Performance Tires plans to engage in direct mail advertising. It is currently in negotiations to purchase a mailing list of the names of people who bought sports cars within the last three years. The
Performance Tires plans to engage in direct mail advertising. It is currently in negotiations to purchase a mailing list of the names of people who bought sports cars within the last three years. The owner of the mailing list claims that sales generated by contacting names on the list will more than pay for the cost of using the list. (Typically, a company will not sell its list of contacts, but rather provides the mailing services. For example, the owner of the list would handle addressing and mailing catalogs.)
Before it is willing to pay the asking price of $3 per name, the company obtains a sample of 225 names and addresses from the list in order to run a small experiment.
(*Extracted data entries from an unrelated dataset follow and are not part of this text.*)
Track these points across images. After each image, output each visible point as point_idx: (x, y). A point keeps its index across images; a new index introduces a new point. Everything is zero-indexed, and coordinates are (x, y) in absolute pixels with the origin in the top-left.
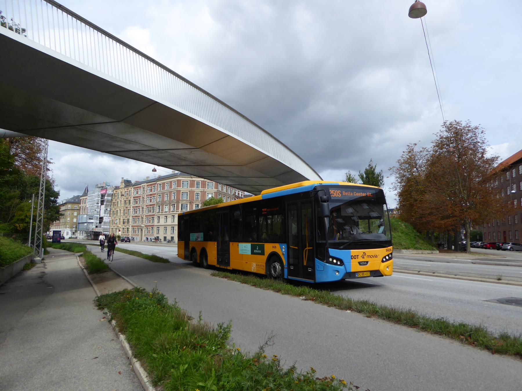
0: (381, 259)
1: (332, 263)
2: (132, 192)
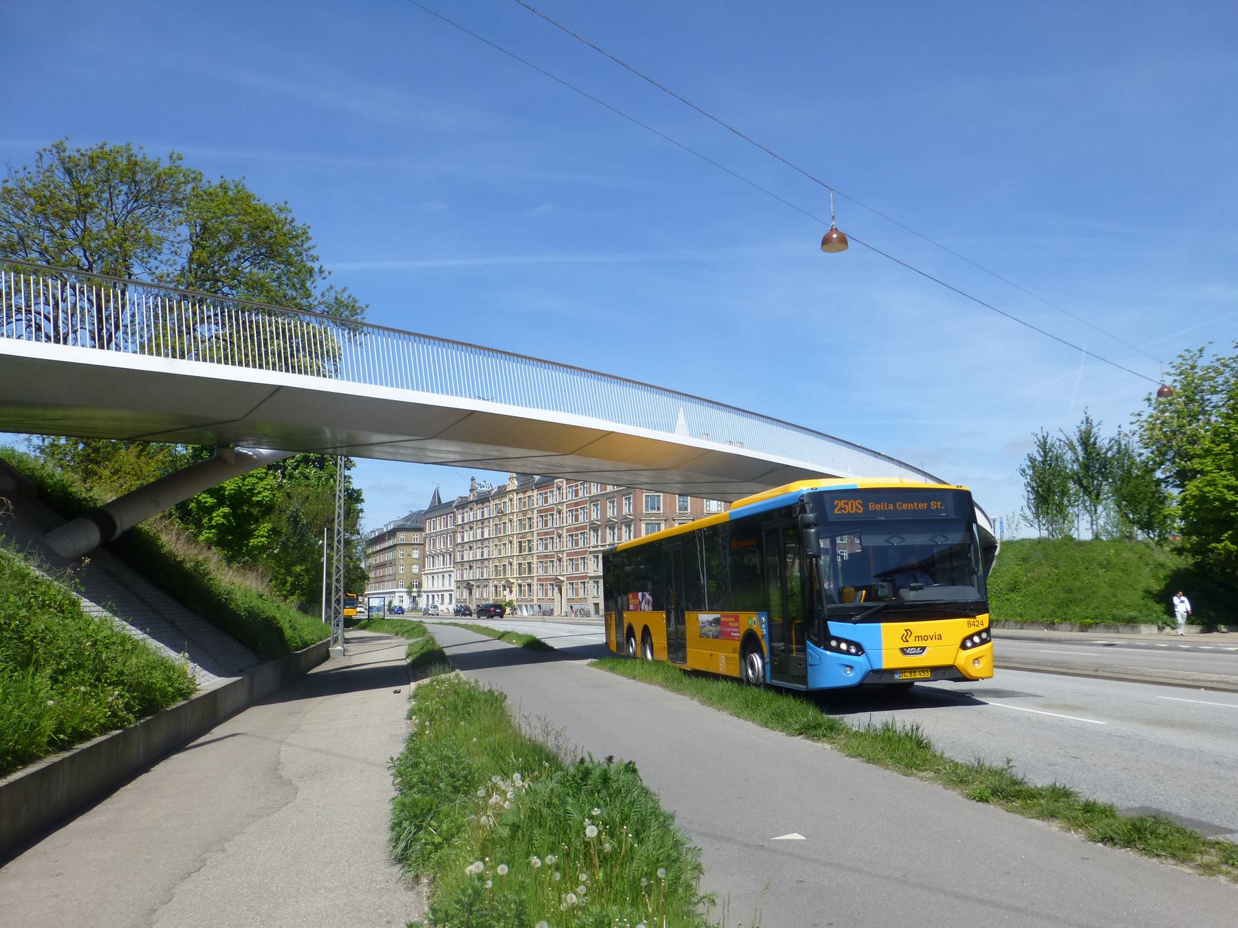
0: (959, 642)
1: (837, 650)
2: (535, 499)
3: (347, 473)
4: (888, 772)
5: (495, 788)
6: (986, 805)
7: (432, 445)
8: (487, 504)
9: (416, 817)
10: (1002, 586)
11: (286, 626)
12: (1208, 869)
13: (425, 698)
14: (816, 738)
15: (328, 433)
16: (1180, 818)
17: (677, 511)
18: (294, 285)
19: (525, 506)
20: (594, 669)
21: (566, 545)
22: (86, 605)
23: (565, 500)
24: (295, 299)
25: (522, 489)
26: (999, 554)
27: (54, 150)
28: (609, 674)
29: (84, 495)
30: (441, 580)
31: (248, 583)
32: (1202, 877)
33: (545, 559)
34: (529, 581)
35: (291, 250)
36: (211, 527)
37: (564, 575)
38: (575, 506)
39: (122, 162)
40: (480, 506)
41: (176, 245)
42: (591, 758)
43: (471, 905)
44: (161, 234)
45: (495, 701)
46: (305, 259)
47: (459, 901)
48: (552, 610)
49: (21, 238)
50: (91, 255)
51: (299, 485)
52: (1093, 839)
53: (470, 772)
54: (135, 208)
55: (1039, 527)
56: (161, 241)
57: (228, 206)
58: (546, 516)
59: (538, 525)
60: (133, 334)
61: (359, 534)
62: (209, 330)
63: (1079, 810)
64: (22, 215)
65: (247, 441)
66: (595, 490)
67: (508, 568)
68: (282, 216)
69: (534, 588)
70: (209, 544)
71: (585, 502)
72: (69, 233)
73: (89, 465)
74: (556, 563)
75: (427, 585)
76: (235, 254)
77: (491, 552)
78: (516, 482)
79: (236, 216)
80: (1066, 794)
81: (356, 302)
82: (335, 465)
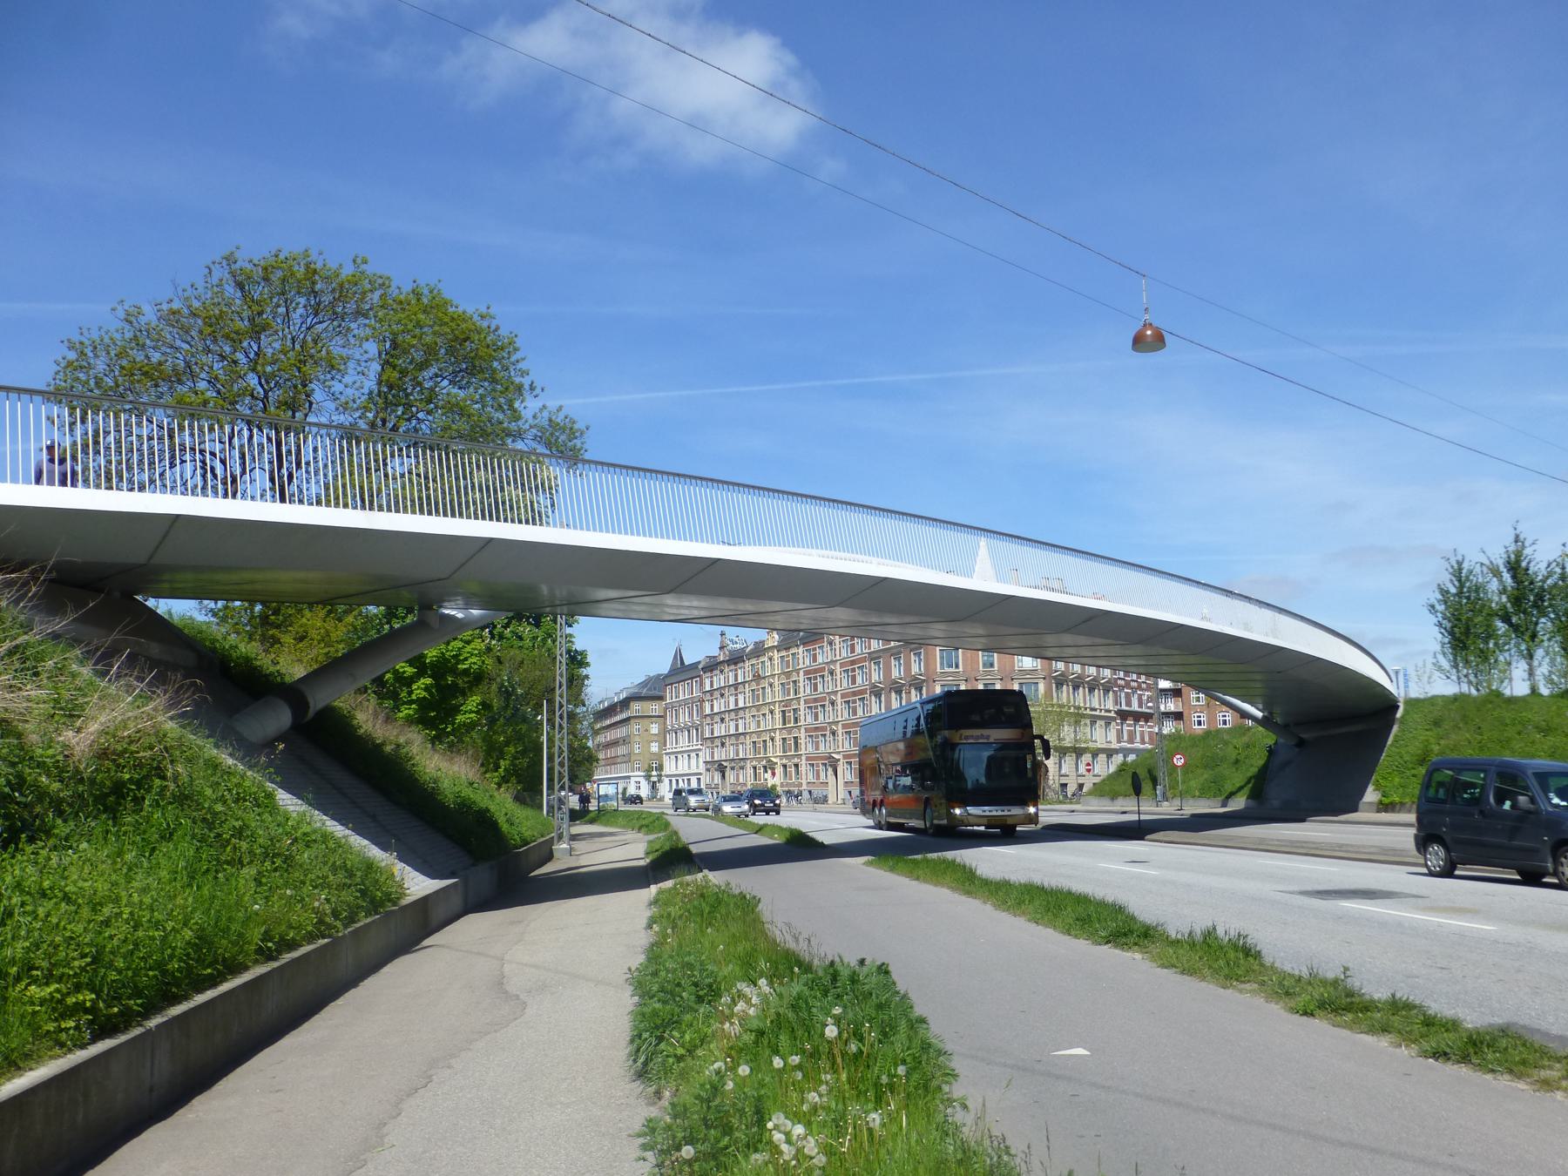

It sends a promotional mailing to each of these customers. The data for this exercise show the gross dollar value of the orders produced by this experimental mailing. The company makes a profit of 20% of the gross dollar value of a sale. For example, an order for $100 produces $20 in profit.
Should the company agree to the asking price?
This question relates to Motivation.
A) Why would a company want to run an experiment? Why not just buy the list and see what happens?
B) Why would the holder of the list agree to allow the potential purchaser to run an experiment?
C) Why is it important that the 225 names be randomly selected from the list?
D) How is the certainty of your decision dependent on the number of names in the sample list? How would, for example, doubling the number of sample names change the certainty of your decision?
HINT: Look at the formulas for t.
This question relates to Method.
A) The first task is to form a hypothesis about the benefit of buying the list. In order to buy the list, we must believe that the investment will be worth the payout.
Consider the cost of each name ($3), and the expected benefit for each name. Note the expected benefit is NOT the same as the expected revenue in this example. You will need to consider the profit margin on income to get the benefit.
You can write an equation for the breakeven revenue, per customer, to make buying the entire list a “go”. The equation should be of the form: Benefit – Cost > 0.
What is the break-even average order size? In other words, what is the dollar amount of an order that breaks even at a cost of $3 per order?
B) Why is a hypothesis test relevant in this situation?
C) Describe the appropriate hypotheses and type of test to use. Choose (and justify) an α-level for the test. Be sure to check that this choice satisfies the necessary conditions.
This question relates to Mechanics.
The histograms you need to answer this question have been provided for you in the exercise guide. However, if you’d like to use Python to manipulate the data or create these histograms on your own, check out the Jupyter Notebook Sandbox on the following Canvas Page.
A) Does the Spending per Order for All Orders (the green data) appear to be normally distributed?
B) Test the null hypothesis and report a p-value. If examination of the data suggest problems with the proposed plan for testing the null hypothesis, revise the analysis appropriately.
This question relates to Message.
A) Summarize the results of the test. Make a recommendation to the management of Performance Tires (avoid statistical jargon, but report the results of the test).
B) If this were your company, and you made the decision to buy the list and lost money on the deal, how would you respond to criticism of your decision?